__SOURCE TEXT__
+++++
This also led to the first and last time that the ICRC was given access to detainees in the custody of that armed faction. We were even allowed to bring in a surgeon to treat the wounded prisoners who were members of the Yemeni army.
Globally, our relation never got to the level where we were able to exert that control and ask to visit the detainees. And this is an accomplishment I am very proud of.
The tragedy was that I lost my assistant in a mountainous area of Yemen. We were assessing a situation there when he was hit by a shrapnel from an airstrike nearby. I was standing right next to him. He died in my arms on that day.
This is why Yemen was the best and the worst mission, and it was probably why I needed time out from the field. I needed a warrior’s rest.
What added value did having an MA in Humanitarian Law give you, even though you already had years of experience?
Over the last 13 years with the ICRC, I have accumulated a wealth of experience, but I always felt I needed to complement this with academic knowledge. International Humanitarian Law (IHL), or the Law of Armed Conflict (LoAC), and the ICRC are two sides to the same coin. The ICRC is the guardian of IHL and was behind the codification of the Geneva Conventions. It was almost natural to embark on the learning journey to deepen my knowledge of this body of law that embodies what the ICRC movement stands for.
+++++
__EXTRACTED ENTRIES__
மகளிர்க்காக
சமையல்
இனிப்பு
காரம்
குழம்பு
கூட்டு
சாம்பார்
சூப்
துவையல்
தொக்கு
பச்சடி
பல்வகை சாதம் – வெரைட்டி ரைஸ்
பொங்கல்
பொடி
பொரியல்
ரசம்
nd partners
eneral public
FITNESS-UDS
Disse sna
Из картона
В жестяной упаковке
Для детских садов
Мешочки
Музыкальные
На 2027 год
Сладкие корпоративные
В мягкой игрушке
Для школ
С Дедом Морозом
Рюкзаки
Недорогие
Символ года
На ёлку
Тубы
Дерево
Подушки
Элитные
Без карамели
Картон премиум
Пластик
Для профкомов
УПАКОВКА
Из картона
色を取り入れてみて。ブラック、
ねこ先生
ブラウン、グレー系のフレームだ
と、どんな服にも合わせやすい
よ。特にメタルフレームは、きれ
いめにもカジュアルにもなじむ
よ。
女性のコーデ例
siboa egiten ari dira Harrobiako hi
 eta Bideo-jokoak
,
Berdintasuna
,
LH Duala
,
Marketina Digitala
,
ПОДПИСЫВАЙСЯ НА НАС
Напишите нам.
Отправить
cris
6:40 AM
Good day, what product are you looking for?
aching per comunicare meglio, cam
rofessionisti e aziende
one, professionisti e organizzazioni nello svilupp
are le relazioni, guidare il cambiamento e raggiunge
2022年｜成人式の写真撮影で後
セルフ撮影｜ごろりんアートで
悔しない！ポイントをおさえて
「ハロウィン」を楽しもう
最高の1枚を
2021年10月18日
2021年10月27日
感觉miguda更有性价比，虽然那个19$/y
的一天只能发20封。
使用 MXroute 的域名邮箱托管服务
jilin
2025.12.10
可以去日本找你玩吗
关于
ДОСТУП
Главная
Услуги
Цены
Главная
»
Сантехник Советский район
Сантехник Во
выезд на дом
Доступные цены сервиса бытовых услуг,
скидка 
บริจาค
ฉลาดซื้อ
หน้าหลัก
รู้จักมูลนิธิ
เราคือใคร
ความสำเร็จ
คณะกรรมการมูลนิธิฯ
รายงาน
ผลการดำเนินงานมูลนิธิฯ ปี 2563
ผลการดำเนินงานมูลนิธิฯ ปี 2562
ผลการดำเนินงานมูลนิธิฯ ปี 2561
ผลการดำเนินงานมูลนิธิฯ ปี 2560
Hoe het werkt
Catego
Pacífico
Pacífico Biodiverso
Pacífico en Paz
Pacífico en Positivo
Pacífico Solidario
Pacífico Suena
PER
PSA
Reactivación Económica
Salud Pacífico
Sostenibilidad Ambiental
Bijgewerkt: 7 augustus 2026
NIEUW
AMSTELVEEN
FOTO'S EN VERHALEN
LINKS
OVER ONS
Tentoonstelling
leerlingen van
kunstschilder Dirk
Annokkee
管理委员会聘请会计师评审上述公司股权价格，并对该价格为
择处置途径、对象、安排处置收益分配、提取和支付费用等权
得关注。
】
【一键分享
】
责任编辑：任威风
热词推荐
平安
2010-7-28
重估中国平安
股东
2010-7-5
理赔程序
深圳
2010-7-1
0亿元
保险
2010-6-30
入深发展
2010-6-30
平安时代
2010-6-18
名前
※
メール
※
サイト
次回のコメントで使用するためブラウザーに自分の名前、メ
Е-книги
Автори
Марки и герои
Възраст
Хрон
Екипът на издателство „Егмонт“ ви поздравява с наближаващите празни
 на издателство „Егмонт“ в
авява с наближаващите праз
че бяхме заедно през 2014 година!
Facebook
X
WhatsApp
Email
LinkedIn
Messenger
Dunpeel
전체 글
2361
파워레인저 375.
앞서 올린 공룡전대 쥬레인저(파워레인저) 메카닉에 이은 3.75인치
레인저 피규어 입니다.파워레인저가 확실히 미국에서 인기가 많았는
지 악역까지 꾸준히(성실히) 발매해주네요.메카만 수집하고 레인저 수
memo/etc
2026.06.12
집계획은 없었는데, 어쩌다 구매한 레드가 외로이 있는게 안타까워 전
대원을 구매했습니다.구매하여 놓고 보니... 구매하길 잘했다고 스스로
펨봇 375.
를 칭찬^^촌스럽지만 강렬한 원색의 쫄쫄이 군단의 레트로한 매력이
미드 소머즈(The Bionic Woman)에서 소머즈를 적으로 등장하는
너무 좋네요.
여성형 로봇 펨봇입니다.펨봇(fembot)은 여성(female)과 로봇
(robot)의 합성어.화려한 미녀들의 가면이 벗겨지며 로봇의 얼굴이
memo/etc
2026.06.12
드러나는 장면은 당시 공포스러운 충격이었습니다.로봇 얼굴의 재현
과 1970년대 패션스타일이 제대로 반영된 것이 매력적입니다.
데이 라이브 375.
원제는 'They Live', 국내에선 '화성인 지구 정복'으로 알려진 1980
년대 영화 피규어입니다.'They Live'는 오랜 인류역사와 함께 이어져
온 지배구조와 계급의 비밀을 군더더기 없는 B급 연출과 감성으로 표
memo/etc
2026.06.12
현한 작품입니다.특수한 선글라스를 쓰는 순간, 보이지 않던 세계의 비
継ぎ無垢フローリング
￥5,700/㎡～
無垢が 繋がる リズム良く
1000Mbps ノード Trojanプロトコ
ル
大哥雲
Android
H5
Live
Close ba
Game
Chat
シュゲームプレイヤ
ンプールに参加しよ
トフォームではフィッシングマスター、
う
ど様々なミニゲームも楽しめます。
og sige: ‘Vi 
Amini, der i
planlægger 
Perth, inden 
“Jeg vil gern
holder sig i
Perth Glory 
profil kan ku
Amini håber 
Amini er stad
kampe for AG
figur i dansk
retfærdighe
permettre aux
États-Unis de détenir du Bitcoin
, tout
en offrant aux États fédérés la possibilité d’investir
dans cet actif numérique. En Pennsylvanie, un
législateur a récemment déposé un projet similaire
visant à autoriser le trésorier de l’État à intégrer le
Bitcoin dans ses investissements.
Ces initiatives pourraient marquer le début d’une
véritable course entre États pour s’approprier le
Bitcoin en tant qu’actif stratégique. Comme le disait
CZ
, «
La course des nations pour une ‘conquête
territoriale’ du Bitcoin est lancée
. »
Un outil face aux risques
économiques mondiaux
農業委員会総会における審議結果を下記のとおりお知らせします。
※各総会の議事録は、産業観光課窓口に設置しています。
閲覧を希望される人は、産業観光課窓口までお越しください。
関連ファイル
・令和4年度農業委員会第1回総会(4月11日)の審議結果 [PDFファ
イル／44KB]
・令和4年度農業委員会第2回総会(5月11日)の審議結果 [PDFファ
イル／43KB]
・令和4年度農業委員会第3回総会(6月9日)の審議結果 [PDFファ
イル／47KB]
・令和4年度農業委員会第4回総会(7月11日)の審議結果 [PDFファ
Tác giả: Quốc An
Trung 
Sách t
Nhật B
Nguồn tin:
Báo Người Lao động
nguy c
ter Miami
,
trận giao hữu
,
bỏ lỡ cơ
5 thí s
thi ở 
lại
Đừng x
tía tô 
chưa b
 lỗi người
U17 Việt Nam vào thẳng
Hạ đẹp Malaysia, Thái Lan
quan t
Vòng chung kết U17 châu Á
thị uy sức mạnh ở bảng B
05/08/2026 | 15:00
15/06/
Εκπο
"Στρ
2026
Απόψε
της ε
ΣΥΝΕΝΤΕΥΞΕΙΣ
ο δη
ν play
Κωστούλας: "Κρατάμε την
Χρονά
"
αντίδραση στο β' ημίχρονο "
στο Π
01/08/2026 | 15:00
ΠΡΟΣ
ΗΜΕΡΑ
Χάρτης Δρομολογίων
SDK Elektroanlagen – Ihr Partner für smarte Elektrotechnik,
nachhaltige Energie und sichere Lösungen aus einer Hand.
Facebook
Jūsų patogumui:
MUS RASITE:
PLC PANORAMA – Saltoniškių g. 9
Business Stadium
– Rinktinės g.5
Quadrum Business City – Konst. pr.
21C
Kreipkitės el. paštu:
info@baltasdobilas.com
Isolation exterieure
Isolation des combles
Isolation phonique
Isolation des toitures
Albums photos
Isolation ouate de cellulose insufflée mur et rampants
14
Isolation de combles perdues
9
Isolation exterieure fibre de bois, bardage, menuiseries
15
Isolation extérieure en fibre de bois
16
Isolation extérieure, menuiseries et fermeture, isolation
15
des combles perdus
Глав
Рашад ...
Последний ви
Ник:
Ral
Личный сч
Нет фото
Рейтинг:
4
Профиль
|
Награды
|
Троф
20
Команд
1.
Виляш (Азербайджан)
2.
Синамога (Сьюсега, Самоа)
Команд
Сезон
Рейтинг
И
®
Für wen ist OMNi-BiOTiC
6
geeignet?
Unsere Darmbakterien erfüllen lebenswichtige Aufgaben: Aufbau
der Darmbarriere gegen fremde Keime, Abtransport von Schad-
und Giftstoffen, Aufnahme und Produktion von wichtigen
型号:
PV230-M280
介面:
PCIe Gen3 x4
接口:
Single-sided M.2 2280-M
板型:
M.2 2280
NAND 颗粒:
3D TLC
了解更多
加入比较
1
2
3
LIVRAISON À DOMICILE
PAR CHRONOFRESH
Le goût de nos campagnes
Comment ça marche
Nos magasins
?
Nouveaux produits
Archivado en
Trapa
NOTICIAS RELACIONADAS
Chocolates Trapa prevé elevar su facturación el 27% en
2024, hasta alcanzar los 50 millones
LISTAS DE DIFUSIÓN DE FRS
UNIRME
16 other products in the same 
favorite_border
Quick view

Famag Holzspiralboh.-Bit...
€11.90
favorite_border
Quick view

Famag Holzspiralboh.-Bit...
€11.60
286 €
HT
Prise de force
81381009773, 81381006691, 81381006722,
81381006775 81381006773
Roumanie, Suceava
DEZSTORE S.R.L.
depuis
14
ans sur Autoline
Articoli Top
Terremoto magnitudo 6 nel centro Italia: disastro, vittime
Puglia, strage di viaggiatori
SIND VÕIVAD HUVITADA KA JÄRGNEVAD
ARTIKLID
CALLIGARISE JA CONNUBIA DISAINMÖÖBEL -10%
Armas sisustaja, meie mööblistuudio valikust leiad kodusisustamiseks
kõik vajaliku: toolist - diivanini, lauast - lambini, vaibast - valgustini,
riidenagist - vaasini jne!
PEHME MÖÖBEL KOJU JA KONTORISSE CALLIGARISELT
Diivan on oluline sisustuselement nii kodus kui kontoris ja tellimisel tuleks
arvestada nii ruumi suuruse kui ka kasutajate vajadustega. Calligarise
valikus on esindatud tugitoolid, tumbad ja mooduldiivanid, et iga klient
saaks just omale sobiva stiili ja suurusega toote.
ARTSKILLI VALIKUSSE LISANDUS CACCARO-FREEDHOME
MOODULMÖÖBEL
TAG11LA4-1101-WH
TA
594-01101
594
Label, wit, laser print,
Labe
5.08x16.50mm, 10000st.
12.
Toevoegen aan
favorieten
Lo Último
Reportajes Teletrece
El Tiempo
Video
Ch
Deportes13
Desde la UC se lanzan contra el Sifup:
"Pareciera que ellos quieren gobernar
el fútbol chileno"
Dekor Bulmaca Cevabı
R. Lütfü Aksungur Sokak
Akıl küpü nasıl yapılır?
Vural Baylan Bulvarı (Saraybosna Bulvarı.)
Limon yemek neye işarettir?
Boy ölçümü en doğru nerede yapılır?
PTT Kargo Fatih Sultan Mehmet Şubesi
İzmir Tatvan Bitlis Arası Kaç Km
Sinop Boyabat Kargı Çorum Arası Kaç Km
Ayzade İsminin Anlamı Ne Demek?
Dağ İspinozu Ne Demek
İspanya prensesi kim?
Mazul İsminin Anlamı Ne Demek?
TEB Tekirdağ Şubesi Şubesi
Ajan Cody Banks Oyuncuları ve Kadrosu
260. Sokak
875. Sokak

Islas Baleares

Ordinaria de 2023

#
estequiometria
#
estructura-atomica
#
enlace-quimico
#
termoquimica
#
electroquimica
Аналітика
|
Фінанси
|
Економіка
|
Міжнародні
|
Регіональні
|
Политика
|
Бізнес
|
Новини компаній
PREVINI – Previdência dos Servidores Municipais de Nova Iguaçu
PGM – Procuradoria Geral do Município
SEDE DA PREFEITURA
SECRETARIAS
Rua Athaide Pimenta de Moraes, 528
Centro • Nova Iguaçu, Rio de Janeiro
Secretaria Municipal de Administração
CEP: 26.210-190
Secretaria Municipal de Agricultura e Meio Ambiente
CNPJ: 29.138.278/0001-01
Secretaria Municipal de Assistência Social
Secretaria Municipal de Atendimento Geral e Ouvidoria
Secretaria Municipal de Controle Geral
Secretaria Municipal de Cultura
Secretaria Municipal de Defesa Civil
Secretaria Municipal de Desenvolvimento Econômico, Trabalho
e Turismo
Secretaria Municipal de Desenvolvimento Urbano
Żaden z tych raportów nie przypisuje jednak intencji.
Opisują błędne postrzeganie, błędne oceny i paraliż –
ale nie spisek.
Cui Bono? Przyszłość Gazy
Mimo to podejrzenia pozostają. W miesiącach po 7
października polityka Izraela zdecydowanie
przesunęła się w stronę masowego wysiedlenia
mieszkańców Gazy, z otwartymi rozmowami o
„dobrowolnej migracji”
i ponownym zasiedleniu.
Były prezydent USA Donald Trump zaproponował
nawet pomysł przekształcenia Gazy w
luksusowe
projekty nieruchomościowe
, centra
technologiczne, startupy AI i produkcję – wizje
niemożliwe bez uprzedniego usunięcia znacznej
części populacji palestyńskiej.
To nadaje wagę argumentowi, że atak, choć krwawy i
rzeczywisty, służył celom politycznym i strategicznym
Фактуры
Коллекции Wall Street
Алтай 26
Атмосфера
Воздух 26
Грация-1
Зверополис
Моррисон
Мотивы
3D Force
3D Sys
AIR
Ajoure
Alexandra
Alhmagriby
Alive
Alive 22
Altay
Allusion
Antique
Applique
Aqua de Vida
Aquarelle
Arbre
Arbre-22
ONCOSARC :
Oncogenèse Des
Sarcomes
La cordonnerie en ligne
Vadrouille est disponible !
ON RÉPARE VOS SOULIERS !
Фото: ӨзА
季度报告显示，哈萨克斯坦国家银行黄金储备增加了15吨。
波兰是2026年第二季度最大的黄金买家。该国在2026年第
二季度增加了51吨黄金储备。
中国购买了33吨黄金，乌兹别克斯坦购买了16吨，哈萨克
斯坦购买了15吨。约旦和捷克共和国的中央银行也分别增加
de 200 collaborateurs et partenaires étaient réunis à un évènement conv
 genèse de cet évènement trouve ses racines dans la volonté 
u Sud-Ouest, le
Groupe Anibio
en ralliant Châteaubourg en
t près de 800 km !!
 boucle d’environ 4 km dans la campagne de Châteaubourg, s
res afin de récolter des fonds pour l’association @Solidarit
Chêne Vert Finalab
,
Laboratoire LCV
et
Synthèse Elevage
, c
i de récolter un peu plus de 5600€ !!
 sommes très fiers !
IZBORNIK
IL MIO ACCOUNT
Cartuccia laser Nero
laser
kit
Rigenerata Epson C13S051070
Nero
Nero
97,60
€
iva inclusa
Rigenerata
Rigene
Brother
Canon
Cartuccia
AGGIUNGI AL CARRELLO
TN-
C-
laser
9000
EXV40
+++++
__REQUIREMENT 1__
Answer these questions using the interview about the ICRC's work in Yemen.
(a) Whom was the ICRC allowed to bring in to treat the wounded prisoners?
(b) What hit the speaker's assistant in the mountainous area of Yemen?
(c) How many years has the speaker spent with the ICRC?
__REQUIREMENT 2__
Continue the interview about the ICRC's work in Yemen from the point where it stops.

__ANSWER 1__
(a) A surgeon.
(b) Shrapnel from a nearby airstrike.
(c) 13 years.

__ANSWER 2__
What prospects are there in the field, especially for fresh graduates who are interested in the humanitarian line of work? What should prospective students enroll in and what graduate degrees can they choose?
As a major-specific, we have specialists in healthcare, nutrition, food security, physiotherapy, doctors, nurses, and information and communications technology (for computer science majors). In humanitarian work, there’s room for any field of study.
However, you do need a multi-dimensional approach. You need to know how humanitarian work functions and in order to do that you need to adopt a transversal approach to situations and be very adaptable. This is not a bank or a firm, it is not a desk job, it is really about managing humanitarian situations that are very fluid. Diversify your knowledge base beyond your specialty.
The other type of employees are the generalists. There is no specific major that really prepares you to be head of a delegation, or an advisor in security. But there are majors or courses that are an asset such as risk and crisis management, humanitarian operations management, law studies (namely IHL) and international affairs.
What I would recommend above all is exposure. And I cannot stress enough how important it is to garner experience in order to work in humanitarian organizations. Apply for as many internships as possible. Do volunteer work. Going on field missions is better than working from behind a computer.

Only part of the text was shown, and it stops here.